*Extrait du texte*
◇ ◇ ◇

Si elle parvient à se lancer effectivement, l’Europe pourrait avoir un atout important avec son Green Deal qui a le double avantage de préexister à la crise actuelle avec une perspective à long terme comme de s’inscrire dans la logique d’une société au service du bien être. A mi-chemin entre la légitimité procédurale - celle du résultat démocratique - et de la légitimité charismatique - celle des aspirations populaires.

Il n’en demeure pas moins que, dépourvus de certitudes, manquant d’une visions à long terme, soumis à de multiples règles tantôt inapplicables et souvent obsolètes, nombre de leaders vont rechercher des sources de légitimité dans un processus d’institutionnalisation bien connu des sociologues : le mimétisme.

Prenons cet exemple phénoménal : le confinement progressif de presque toute l’humanité ! Parti de Chine, ce qui n’est pas politiquement anodin, la vague du confinement a touché progressivement une bonne partie de l’Asie du Sud-Est, puis l’Europe en entrant par l’Italie, une bonne partie de l’Amérique, l’Inde avec l’incroyable lockdown de plus d’un milliard d’habitants, et enfin plusieurs pays d’Afrique. Suivi d’une mise sous cloche d’une bonne partie de l’économie, au risque de provoquer une crise sociale et économique sans précédent. Démunis face à un risque largement inconnu, les politiques ont retrouvé de la légitimité en reconduisant (à de très rares exceptions) ce que faisait le voisin. Quelques pays comme le Royaume-Uni ont d’abord fait bande à part mais la pression socio-médiatique est rapidement devenue trop forte. De même, dans ce pays-continent que sont les Etats-Unis, ce sont les gouverneurs - et singulièrement les grandes cités - qui ont pris la main en imposant le confinement au point où l’administration fédérale en est venue à appeler à la « libération » des certains Etats fédérés.

◇ ◇ ◇

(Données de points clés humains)
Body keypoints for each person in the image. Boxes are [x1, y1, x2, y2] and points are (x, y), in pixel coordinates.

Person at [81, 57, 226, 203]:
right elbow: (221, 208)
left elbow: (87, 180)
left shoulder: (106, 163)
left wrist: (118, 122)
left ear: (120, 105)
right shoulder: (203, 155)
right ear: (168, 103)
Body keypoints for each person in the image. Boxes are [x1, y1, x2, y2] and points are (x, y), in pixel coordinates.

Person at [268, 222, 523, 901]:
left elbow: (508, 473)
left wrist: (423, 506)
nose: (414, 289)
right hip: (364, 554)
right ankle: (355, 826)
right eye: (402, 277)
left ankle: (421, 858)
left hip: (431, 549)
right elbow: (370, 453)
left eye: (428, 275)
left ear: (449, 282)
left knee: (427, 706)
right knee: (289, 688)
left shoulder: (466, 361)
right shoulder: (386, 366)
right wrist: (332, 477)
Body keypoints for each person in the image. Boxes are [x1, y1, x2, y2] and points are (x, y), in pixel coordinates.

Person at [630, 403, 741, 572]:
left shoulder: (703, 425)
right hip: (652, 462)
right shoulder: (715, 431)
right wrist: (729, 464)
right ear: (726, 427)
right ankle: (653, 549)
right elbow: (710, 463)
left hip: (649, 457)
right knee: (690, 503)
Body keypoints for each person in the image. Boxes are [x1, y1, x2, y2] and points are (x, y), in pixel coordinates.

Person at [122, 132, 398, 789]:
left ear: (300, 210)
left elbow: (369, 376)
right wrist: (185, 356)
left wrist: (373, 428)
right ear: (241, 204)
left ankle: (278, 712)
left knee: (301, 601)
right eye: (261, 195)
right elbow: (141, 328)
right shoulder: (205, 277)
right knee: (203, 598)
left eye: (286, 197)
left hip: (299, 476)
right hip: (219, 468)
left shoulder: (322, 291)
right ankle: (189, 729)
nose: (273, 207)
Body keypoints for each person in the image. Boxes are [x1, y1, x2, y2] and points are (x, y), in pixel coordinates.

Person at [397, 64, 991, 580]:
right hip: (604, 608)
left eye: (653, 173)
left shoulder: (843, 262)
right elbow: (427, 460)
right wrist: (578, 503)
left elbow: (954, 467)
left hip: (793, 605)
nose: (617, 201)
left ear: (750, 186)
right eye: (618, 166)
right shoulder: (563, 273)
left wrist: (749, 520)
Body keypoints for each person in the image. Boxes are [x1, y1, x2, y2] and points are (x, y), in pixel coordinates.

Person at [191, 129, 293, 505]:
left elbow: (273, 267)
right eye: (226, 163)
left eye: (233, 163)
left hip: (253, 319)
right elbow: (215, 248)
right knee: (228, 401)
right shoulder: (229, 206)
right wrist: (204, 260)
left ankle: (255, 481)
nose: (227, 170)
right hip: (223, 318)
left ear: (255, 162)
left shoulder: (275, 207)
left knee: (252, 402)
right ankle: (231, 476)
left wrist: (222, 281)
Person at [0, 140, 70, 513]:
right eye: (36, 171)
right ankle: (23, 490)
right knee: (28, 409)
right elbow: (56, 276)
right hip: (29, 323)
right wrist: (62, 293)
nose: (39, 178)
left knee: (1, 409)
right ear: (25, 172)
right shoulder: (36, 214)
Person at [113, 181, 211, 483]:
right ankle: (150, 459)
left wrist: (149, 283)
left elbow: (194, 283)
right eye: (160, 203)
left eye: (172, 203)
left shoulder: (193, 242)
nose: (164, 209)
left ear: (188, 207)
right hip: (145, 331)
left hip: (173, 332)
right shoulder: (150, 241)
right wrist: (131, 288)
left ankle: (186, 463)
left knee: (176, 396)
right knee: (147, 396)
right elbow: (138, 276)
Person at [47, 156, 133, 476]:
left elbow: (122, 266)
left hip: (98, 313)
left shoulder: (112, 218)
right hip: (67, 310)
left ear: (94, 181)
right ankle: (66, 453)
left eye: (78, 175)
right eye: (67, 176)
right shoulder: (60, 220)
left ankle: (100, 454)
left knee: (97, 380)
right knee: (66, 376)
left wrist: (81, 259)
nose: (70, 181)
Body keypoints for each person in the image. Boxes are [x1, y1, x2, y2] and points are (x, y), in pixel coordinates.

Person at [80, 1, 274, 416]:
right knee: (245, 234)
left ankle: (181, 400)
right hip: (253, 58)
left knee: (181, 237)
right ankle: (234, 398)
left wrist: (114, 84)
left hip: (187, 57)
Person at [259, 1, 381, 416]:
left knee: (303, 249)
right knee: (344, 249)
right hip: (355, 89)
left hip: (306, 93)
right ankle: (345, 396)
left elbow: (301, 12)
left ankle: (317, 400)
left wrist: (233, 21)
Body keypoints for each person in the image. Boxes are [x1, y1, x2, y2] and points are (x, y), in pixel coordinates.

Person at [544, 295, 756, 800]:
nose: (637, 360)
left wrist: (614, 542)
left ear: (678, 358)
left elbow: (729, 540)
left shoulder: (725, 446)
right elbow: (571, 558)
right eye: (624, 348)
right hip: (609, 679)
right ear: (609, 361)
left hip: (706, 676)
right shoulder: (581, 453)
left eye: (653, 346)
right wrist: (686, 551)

◇ ◇ ◇

Recopiez en entier, sans rien y changer, l'extrait sur le confinement et la légitimité des dirigeants.

*Résultat ci-dessous*
Si elle parvient à se lancer effectivement, l’Europe pourrait avoir un atout important avec son Green Deal qui a le double avantage de préexister à la crise actuelle avec une perspective à long terme comme de s’inscrire dans la logique d’une société au service du bien être. A mi-chemin entre la légitimité procédurale - celle du résultat démocratique - et de la légitimité charismatique - celle des aspirations populaires.

Il n’en demeure pas moins que, dépourvus de certitudes, manquant d’une visions à long terme, soumis à de multiples règles tantôt inapplicables et souvent obsolètes, nombre de leaders vont rechercher des sources de légitimité dans un processus d’institutionnalisation bien connu des sociologues : le mimétisme.

Prenons cet exemple phénoménal : le confinement progressif de presque toute l’humanité ! Parti de Chine, ce qui n’est pas politiquement anodin, la vague du confinement a touché progressivement une bonne partie de l’Asie du Sud-Est, puis l’Europe en entrant par l’Italie, une bonne partie de l’Amérique, l’Inde avec l’incroyable lockdown de plus d’un milliard d’habitants, et enfin plusieurs pays d’Afrique. Suivi d’une mise sous cloche d’une bonne partie de l’économie, au risque de provoquer une crise sociale et économique sans précédent. Démunis face à un risque largement inconnu, les politiques ont retrouvé de la légitimité en reconduisant (à de très rares exceptions) ce que faisait le voisin. Quelques pays comme le Royaume-Uni ont d’abord fait bande à part mais la pression socio-médiatique est rapidement devenue trop forte. De même, dans ce pays-continent que sont les Etats-Unis, ce sont les gouverneurs - et singulièrement les grandes cités - qui ont pris la main en imposant le confinement au point où l’administration fédérale en est venue à appeler à la « libération » des certains Etats fédérés.